3 responses to “Mengaku Berzina Harus Empat Kali?”

  1. Ian says :

    Akh, adakah hukum penebus dosa di dunia bagi yg berzina selain rajam sampai mati, sedangkan dia ingin benar2 bertaubat ?

    Trims

    • ibnuabizakarya says :

      Jika dia benar-benar menyesali perbuatannya, hendaknya ia bertaubat kepada Allah Subhanahu wa Ta’ala dengan taubat yang sebenarnya dan bertekad tidak akan pernah mengulanginya, memperbaiki keimanannya dan meningkatkan amal shalihnya, dan tidak perlu melapor ke pemerintah, wallahu a’lam.

  2. Mr. X says :

    Saya benar-benar takut, saya adalah pria berumur 19 thn belum menikah. Katakanlah saya adalah orang yang terlibat kaitannya dengan postingan di atas. Aduhh benar saya bingung kali. Sankin bingungya, masalah yang saya alami ini sampai mempengaruhi ekspresi muka saya menjadi penuh penyesalan.

    Kesalahan ini baru-baru saja saya lakukan, tapi hal itu justru membuat saya semakin tenggelam. Seperti baru sekali gak apa-apa itu, selanjutnya baru dua kali, dan akhirnya sampai berkali-kali.

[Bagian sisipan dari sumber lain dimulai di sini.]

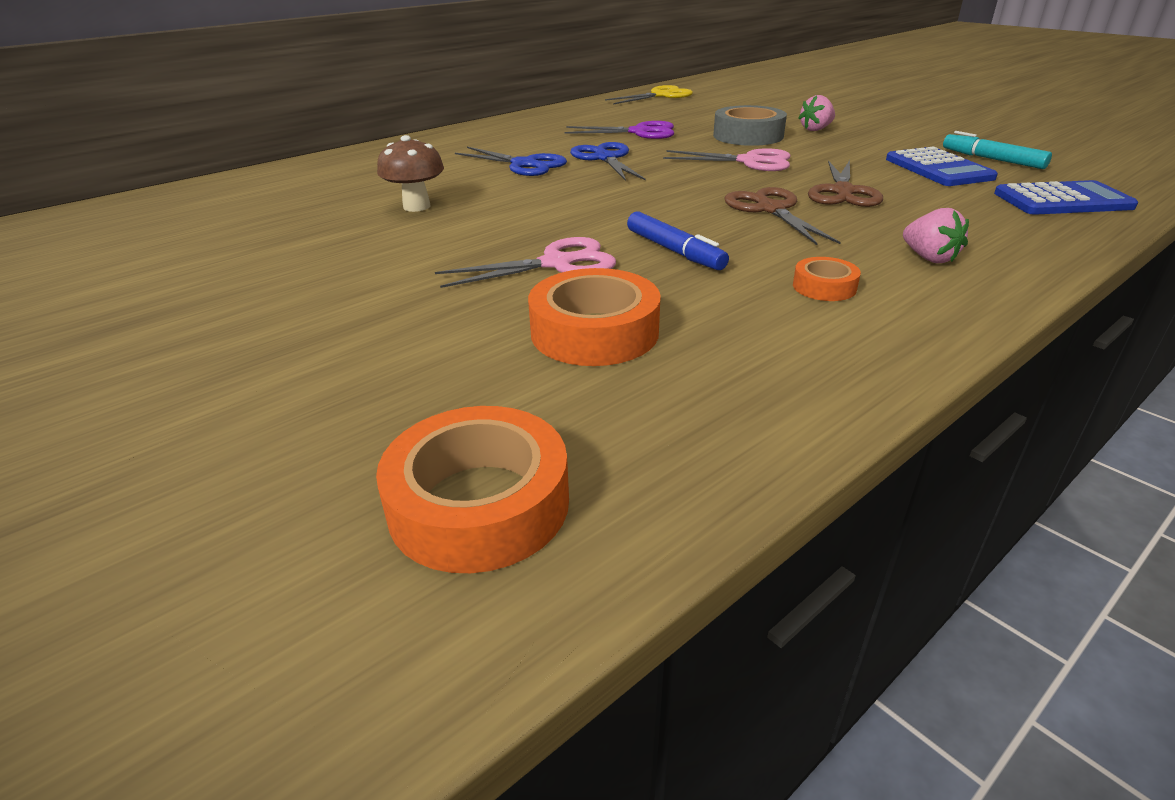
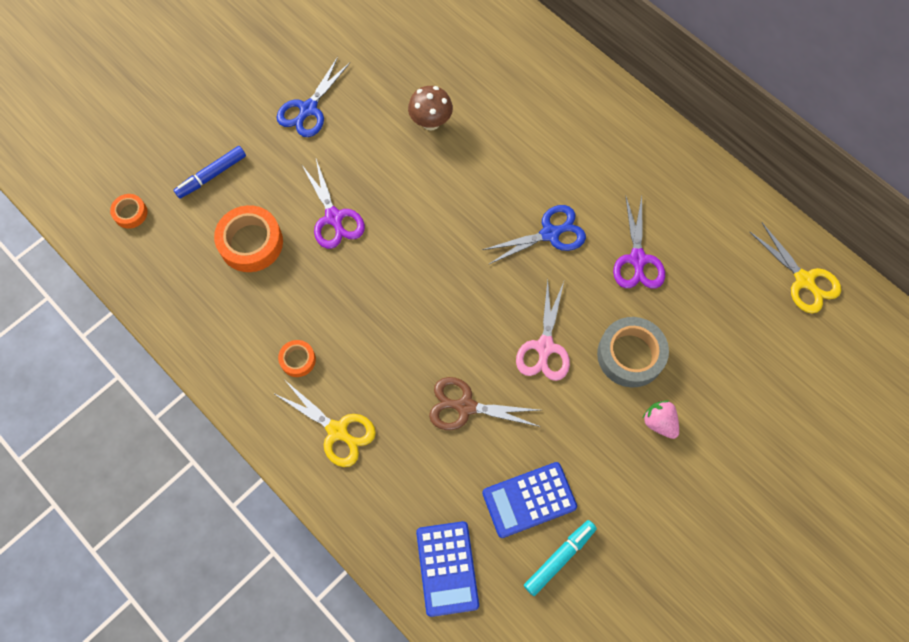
camera: 85 degrees right, 35 degrees up
(479, 503) = (130, 213): orange tape -> orange tape, size x0.53
(524, 165) = (529, 175): blue scissors -> blue scissors (308, 109)
(556, 264) = (334, 218): pink scissors -> purple scissors
(674, 251) = (351, 282): blue marker -> blue marker (211, 175)
(770, 209) = (426, 348): brown scissors -> none
(929, 258) = (337, 431): pink strawberry -> yellow scissors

    Kalo mikirin harus didera, sumpah saya jadi down kali. Kalo mau tobat, tetapi karena saya masih sama si Doi, bawaannya jadi mau coba untuk yang ke sekian kali.

    Saya uda coba mutusin si Doi, tapi selalu gagal, penyebabnya karena saya sendiri dan si Doi juga yang gak mau diputusin.

    Hampir-hampir gila saya, gak sadar uda 3 bulan berlalu sejak saya pertama kali cobainnya. Saya butuh semacam “Jadwal Taubat”, biar saya amalin. Kalo bisa jadwal taubat itu bisa menyeimbangkan ibadah dengan pacaran versi Islam (walaupun saya sadar, pacaran di dalam Islam adalah tidak ada).

    Mas kirimin ke email saya ya jadwalnya, xxx@gmail.com

    Saya gak mau ngecewai orang tua saya yang sudah bersusah payah berjualan di kaki lima untuk bisa meng-kuliahkan saya di salah satu Universitas Negeri di Medan.